SURFACE MODIFICATION OF MICROPOROUS POLYAMIDE MEMBRANES WITH HYDROXYETHYL CELLULOSE AND THEIR APPLICATION AS AFFINITY MEMBRANES

Activated membranes for covalent immobilization of hydroxyethyl cellulose (HEC) were obtained by reaction of microfiltration nylon membranes (N66) with bisoxirane or formaldehyde. Covalent linkage of HEC was essential for the reduction of non-specific interactions with proteins and yielded a HEC coating as a layer of extended coils at the porous network of the membrane after both activation methods, thus reducing the water permeability of the modified membranes.
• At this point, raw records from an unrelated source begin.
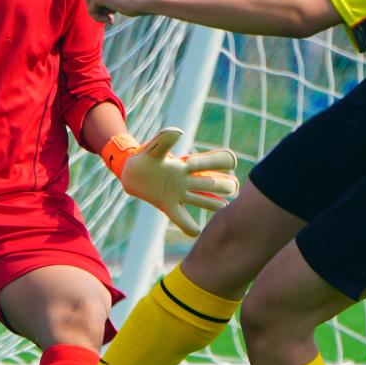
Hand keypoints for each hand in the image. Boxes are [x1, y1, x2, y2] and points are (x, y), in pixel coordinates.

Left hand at [88, 0, 153, 22]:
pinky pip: (90, 10)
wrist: (145, 1)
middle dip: (98, 11)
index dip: (101, 8)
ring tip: (111, 18)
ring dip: (98, 15)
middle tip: (110, 17)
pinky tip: (111, 19)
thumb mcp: (120, 0)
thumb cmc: (137, 3)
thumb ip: (109, 1)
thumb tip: (97, 10)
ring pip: (89, 5)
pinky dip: (98, 18)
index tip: (113, 14)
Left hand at [101, 127, 237, 237]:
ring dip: (214, 203)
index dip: (220, 161)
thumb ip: (164, 140)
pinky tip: (195, 232)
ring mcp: (178, 193)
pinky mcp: (167, 204)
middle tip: (234, 186)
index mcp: (186, 165)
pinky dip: (187, 225)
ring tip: (226, 207)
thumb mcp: (154, 149)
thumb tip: (178, 132)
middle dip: (223, 185)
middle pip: (210, 183)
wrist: (130, 172)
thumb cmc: (144, 157)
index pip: (209, 161)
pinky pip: (180, 217)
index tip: (228, 163)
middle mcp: (186, 179)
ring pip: (202, 200)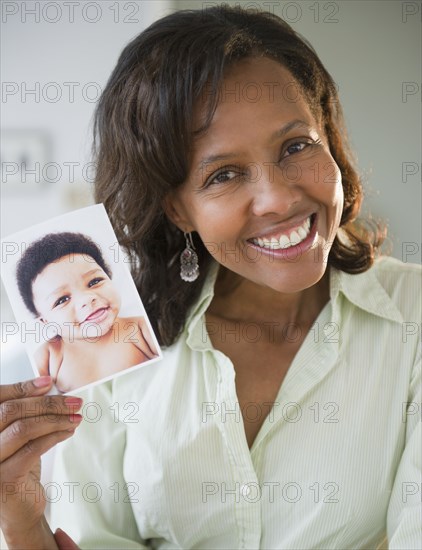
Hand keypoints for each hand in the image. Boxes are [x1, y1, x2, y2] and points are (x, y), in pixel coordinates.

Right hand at [0, 377, 82, 546]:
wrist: (20, 511)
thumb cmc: (20, 468)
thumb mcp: (20, 437)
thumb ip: (26, 414)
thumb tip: (47, 386)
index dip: (23, 388)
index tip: (48, 383)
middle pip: (11, 411)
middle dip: (47, 403)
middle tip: (73, 402)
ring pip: (23, 428)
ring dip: (55, 419)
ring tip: (75, 417)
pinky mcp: (5, 478)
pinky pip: (33, 448)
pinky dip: (55, 436)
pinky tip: (68, 432)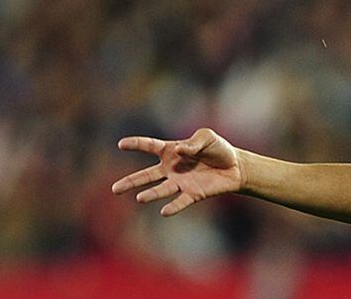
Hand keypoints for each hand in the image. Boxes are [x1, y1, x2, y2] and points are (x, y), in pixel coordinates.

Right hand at [112, 128, 243, 215]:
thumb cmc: (218, 149)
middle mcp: (171, 169)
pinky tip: (164, 211)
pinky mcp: (193, 194)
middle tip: (114, 189)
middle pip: (147, 175)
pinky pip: (180, 201)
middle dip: (131, 181)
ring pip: (161, 190)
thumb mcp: (207, 137)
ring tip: (140, 198)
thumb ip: (192, 143)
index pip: (150, 146)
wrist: (235, 166)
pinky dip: (173, 206)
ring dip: (151, 194)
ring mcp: (180, 182)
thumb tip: (178, 151)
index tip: (121, 144)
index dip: (136, 144)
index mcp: (171, 151)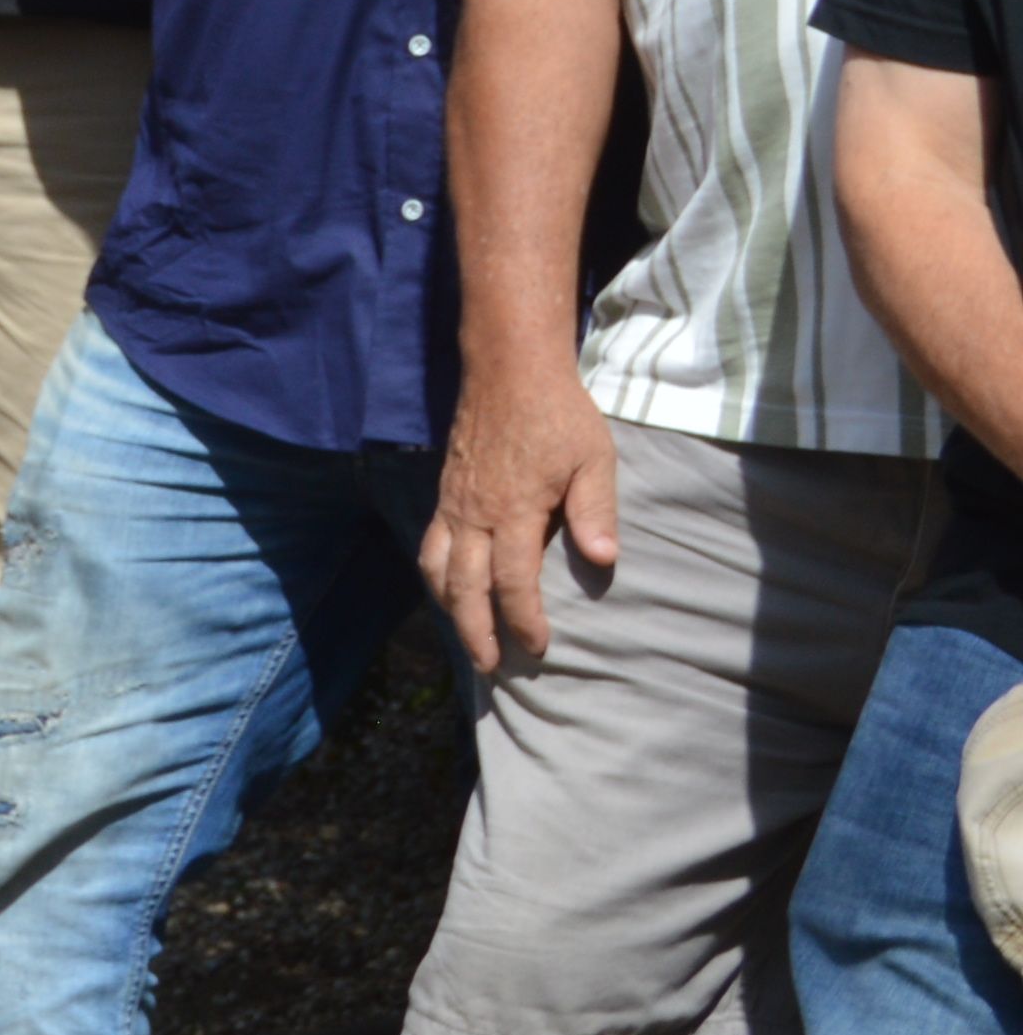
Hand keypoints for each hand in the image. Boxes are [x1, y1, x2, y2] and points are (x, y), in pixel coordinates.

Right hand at [426, 364, 623, 674]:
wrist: (508, 369)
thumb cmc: (560, 415)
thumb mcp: (593, 460)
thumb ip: (595, 511)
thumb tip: (603, 559)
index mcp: (513, 510)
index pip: (512, 581)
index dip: (524, 619)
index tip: (539, 646)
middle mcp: (474, 512)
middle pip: (464, 586)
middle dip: (475, 630)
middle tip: (490, 664)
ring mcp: (454, 502)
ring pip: (437, 567)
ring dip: (449, 607)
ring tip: (466, 634)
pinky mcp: (446, 491)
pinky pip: (431, 542)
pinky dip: (436, 574)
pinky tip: (449, 586)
Immobilization of iminodiacetic acid (IDA) onto HEC-coated membranes via standard oxirane chemistry provided IDA affinity membranes with almost identical properties to IDA chromatographic sorbents. The extended coil structure of the coating accounts for protein capacities higher than a theoretical monolayer coverage would yield. The thermodynamics of the interaction of metal chelate affinity (MCA) membranes with the proteins lysozyme, ovalbumin (OVA) and concanavalin A (Con A) demonstrated that dissociation constants K-D>10(-5) M are unsuitable for the retention of target proteins on a single membrane disc. This was demonstrated by the separation of a protein mixture of lysozyme (K-D approximate to 10(-5) M) and Con A (K-D approximate to 10(-7) M) on an MCA membrane.